__SOURCE__.
══════════════════════════════
The Lunar Injection Kool Aid Eclipse Conspiracy is the seventh studio album by American heavy metal musician Rob Zombie. The album was released on March 12, 2021, by Nuclear Blast. It received positive reviews upon release. It was Rob Zombie's first album to reach No. 1 at the Billboards Top Album Sales Chart in the US in the first week of its release.
It is the last album to feature long time guitarist John 5 before he began touring with Mötley Crüe.

Development

In 2018, Rob Zombie stated in an interview with "Whiplash", the KLOS radio show hosted by Full Metal Jackie, that the music on his upcoming album will be "much more complicated structurally". According to Rob, his goal on his next album has once again been to explore new territory without deviating too much from his tried-and-tested formula.

The original plan was to release the album in 2019. During an interview at January 2019, John 5 described the album at a Talk Toomey podcast as "hooky and musical, and badass. The best Zombie record to date—better than White Zombie anything…He went nuts on this one. I'm telling you, it's the best Zombie record you guys will hear. And we're going to have a big tour. We're going to do videos, and you know, I've been in the band with the guy forever and I just love him". Later in the same year with an interview with Revolver, John 5 said of the new music as "Heavy, very heavy. It's just a heavy Zombie record with great hooks. It's very, very musical, and a hard-hitting Zombie record. I think people are really gonna dig it. I'm a Zombie fan, and if I heard it, I'd be like, 'Oh my God, this is brutal.' I'm really excited about it!".
══════════════════════════════
__ENTRIES__.
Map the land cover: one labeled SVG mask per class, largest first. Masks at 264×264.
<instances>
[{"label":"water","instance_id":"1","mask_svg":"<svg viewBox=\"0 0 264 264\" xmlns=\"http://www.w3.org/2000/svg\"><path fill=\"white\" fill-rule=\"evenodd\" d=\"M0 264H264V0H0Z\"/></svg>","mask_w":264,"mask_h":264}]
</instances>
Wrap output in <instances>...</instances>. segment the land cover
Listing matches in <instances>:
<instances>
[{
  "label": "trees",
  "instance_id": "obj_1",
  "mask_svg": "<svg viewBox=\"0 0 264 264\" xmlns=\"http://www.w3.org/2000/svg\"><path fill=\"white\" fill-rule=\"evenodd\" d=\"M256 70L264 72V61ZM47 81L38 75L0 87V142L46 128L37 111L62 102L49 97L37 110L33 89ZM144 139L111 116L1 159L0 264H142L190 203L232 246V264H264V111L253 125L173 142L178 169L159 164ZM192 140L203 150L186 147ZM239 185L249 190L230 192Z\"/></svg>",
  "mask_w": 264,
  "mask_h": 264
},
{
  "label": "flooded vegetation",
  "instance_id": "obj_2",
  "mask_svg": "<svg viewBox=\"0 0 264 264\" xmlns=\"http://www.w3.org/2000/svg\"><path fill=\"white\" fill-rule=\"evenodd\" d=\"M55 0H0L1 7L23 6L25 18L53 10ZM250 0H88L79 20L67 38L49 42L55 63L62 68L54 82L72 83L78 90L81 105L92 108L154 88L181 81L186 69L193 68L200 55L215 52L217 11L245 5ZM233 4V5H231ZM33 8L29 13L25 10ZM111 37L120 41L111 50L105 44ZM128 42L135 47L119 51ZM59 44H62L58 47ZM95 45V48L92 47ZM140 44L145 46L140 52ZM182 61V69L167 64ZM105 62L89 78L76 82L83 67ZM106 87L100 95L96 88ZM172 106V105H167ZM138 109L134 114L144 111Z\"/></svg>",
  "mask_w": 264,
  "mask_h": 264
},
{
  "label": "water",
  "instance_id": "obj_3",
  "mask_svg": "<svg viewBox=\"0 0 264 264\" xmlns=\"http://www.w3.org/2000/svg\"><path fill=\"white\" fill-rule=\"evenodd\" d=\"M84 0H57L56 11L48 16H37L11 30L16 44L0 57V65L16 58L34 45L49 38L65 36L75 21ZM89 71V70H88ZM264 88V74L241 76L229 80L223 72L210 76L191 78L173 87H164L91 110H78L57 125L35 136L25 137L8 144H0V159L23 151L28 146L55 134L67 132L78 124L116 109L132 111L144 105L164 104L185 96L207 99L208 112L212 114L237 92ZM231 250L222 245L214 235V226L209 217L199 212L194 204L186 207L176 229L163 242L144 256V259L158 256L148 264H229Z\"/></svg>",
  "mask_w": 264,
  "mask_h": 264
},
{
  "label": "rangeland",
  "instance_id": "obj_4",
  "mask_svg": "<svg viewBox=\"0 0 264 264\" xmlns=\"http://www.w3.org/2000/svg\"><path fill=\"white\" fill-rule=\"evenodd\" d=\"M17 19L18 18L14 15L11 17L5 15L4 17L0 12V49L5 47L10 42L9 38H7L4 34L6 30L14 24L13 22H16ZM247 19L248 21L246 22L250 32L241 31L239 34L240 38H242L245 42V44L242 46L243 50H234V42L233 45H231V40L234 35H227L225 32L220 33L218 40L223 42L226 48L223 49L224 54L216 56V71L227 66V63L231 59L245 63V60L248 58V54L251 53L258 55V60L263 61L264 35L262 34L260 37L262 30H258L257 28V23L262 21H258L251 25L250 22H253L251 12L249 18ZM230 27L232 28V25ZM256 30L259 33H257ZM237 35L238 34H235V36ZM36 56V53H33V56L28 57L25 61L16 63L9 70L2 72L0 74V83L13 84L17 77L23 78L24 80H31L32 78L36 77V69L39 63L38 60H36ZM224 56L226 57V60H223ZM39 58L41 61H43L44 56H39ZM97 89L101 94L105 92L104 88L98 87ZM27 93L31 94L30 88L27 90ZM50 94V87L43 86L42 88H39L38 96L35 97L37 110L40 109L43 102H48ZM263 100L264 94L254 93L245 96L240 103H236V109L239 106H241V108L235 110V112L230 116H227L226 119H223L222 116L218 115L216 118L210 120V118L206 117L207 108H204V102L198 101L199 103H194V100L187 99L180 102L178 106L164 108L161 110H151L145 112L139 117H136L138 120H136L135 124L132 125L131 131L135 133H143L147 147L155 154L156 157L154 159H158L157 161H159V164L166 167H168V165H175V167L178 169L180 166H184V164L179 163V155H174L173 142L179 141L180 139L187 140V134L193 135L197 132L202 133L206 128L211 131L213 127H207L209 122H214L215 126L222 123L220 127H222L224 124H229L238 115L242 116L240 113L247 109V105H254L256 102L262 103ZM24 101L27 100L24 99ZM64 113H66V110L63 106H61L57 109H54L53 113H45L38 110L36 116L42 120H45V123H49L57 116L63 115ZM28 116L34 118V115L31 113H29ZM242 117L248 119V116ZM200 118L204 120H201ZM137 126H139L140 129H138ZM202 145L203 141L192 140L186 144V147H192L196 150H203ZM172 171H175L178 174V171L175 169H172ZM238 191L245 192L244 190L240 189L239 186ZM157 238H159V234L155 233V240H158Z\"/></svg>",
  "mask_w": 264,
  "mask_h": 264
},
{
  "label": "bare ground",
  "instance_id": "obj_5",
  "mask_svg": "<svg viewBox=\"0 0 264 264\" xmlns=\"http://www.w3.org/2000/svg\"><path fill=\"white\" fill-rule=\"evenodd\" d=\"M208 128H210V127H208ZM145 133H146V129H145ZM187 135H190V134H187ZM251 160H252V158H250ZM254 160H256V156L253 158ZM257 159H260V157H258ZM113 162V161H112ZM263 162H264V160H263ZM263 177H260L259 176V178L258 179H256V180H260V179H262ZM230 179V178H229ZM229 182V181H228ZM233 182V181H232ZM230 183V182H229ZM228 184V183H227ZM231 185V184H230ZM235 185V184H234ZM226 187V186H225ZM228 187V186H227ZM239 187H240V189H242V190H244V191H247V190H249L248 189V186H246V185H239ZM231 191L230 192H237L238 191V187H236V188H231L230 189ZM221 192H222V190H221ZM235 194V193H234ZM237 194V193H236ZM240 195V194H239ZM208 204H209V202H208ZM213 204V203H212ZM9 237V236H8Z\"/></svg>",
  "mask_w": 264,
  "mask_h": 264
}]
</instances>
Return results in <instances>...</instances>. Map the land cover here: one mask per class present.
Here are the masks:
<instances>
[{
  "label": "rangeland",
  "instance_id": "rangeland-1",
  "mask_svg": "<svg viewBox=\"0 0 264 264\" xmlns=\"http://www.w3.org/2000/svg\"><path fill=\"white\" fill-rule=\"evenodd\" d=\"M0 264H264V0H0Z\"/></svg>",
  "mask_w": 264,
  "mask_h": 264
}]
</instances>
══════════════════════════════
__GOAL A__. According to the article on the Rob Zombie album, which label released it?
__GOAL B__. Continue the article on the Rob Zombie album from the point where it ends.
The items come from a separate source.

__EXERCISE OUTPUT A__. Nuclear Blast released the album.

__EXERCISE OUTPUT B__.
In the same year, Rob Zombie spoke about his much anticipated seventh album release to NME in 2019 saying that "The record's definitely finished and…I think it's the best record we've ever made. It's a very big, crazy and complex record that I'm really excited to finally be able to release. I just had to get everything with 3 From Hell completely finished before we got into that, but my plan now is to start shooting some big videos for the album around January so that we can release it early next year." Zombie's subsequent plan was to release the new album in February 2020.

Early October 2020, John 5 stated to Meltdown of Detroit's WRIF radio station about the status of Rob Zombie's long-awaited new studio album saying that "You will be seeing something soon," John 5 said. "That's all I say. Very, very, very soon. It's coming very soon… We're excited. I'm more excited than anyone, that's for sure." At the end of the same month, Rob Zombie announced the album's title as "The Lunar Injection Kool Aid Eclipse Conspiracy" and its track listing with a release date at March 12, 2021.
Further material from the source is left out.